The plot and tone risk becoming repetitive in these moments, but the problem is eased by Driver’s naturally affable quality that prevents his character’s obnoxiousness from being overly off-putting. While Toby is a selfish jerk for much of his journey, Driver remains oddly endearing. He’s almost a voice of reason in the midst of such chaotic absurdity and Gilliam uses that to his advantage, positioning the preposterousness of each situation as an opportunity for humorous hubris.
Toby always feels above whatever nonsense the fake Quixote is mired in, except he too is trapped in the illusion, left to lean on his wits to survive. Exasperation is his only escape. Of course, the role comes with baggage and the movie’s long road to completion adds an additional layer of curiosity to the casting. Johnny Depp actually shot scenes as Toby for the ill-fated stab at production that began nearly 20 years ago, when Gilliam came close enough to realizing his dream that a making-of documentary about the troubled production received a theatrical release.
That attempt was made not long before Depp broke through to a whole new level of superstardom with his colossally popular and instantly iconic turn as Captain Jack Sparrow in the first Pirates of the Caribbean movie. He’s long overstayed his welcome since as his shtick has grown stale, but early 2000s Depp could have been fun in this part, especially when teamed with the director that unleashed one of the actor’s nuttiest performances in Fear and Loathing in Las Vegas.
Post-Depp, both Ewan McGregor and Jack O’Connell circled the role, neither of which are as known for their comic timing as Depp ever was or is. Who knows how their takes on the character would have panned out, but the mystery has at least concluded on a strong note with Driver.
Similarly, Pryce is quite wonderful as the bravely bumbling Quixote, mixing equal parts clownish confusion and furious fearlessness. Reunited with his Brazil director more than 30 years later, Pryce is in a state of silliness that he excels at but doesn’t inhabit often enough onscreen. He takes over the role from an impressive array of once-attached performers: Jean Rochefort, who briefly appeared in front of cameras for the unfinished edition that Depp was going to appear in, Robert Duvall, John Hurt, whose version was halted before production due to the cancer diagnosis that would later claim his life, and Gilliam’s fellow Monty Python member Michael Palin.

## ABOUT THIS TASK
Could you quote the stretch of the review from "That attempt was" through "in Las Vegas.", word for word?

## DATASET
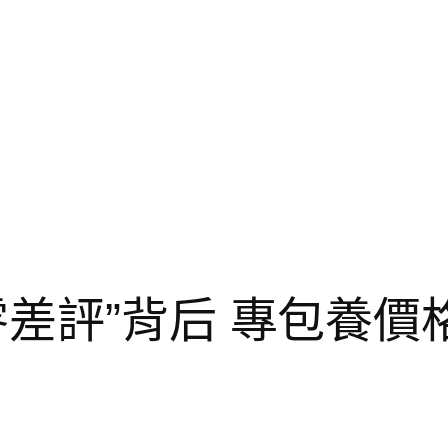
零差評”背后 專包養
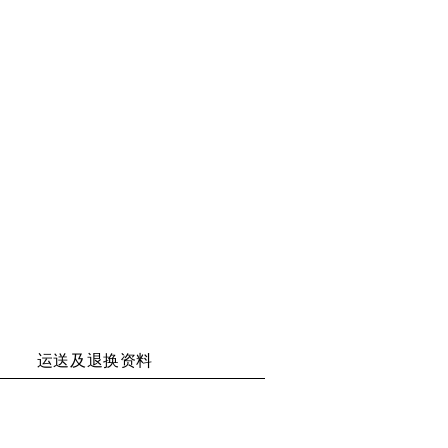
二
至
至
至
维
WECHAT
WEIBO
RENREN
码
运送及退换资料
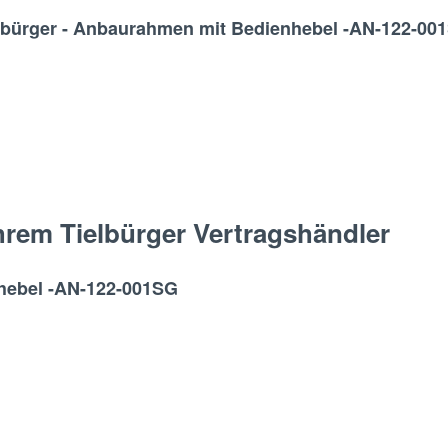
elbürger - Anbaurahmen mit Bedienhebel -AN-122-00
hrem Tielbürger Vertragshändler
nhebel -AN-122-001SG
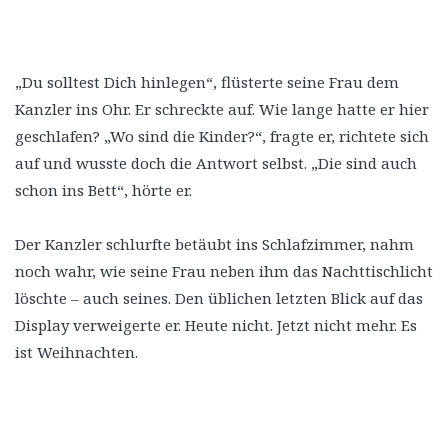
„Du solltest Dich hinlegen“, flüsterte seine Frau dem
Kanzler ins Ohr. Er schreckte auf. Wie lange hatte er hier
geschlafen? „Wo sind die Kinder?“, fragte er, richtete sich
auf und wusste doch die Antwort selbst. „Die sind auch
schon ins Bett“, hörte er.
Der Kanzler schlurfte betäubt ins Schlafzimmer, nahm
noch wahr, wie seine Frau neben ihm das Nachttischlicht
löschte – auch seines. Den üblichen letzten Blick auf das
Display verweigerte er. Heute nicht. Jetzt nicht mehr. Es
ist Weihnachten.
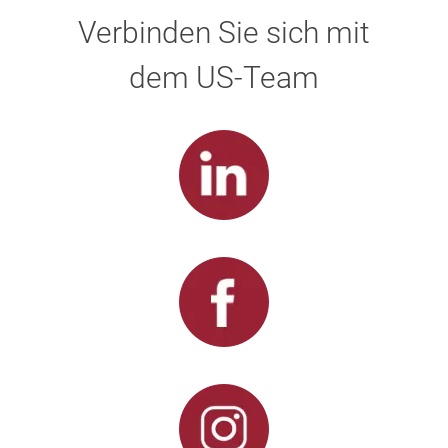
Verbinden Sie sich mit
dem US-Team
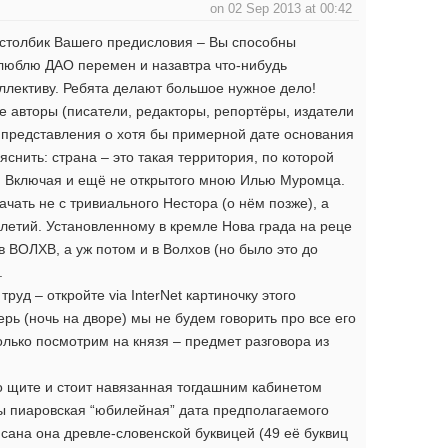
on 02 Sep 2013 at 00:42
 столбик Вашего предисловия – Вы способны
олюблю ДАО перемен и назавтра что-нибудь
ллективу. Ребята делают большое нужное дело!
е авторы (писатели, редакторы, репортёры, издатели
 представления о хотя бы примерной дате основания
яснить: страна – это такая территория, по которой
нь. Включая и ещё не открытого мною Илью Муромца.
ачать не с тривиального Нестора (о нём позже), а
елетий. Установленному в кремле Нова града на реце
 ВОЛХВ, а уж потом и в Волхов (но было это до
.
труд – откройте via InterNet картиночку этого
ерь (ночь на дворе) мы не будем говорить про все его
только посмотрим на князя – предмет разговора из
го щите и стоит навязанная тогдашним кабинетом
ды пиаровская “юбилейная” дата предполагаемого
сана она древле-словенской буквицей (49 её буквиц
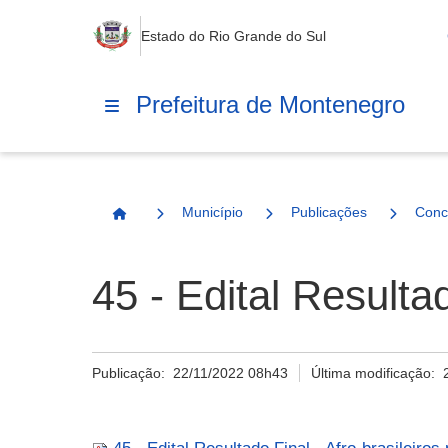
Estado do Rio Grande do Sul
Prefeitura de Montenegro
Município
Publicações
Conc
Página Inicial
45 - Edital Resultad
Publicação:
22/11/2022 08h43
Última modificação:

## REPLY
That attempt was made not long before Depp broke through to a whole new level of superstardom with his colossally popular and instantly iconic turn as Captain Jack Sparrow in the first Pirates of the Caribbean movie. He’s long overstayed his welcome since as his shtick has grown stale, but early 2000s Depp could have been fun in this part, especially when teamed with the director that unleashed one of the actor’s nuttiest performances in Fear and Loathing in Las Vegas.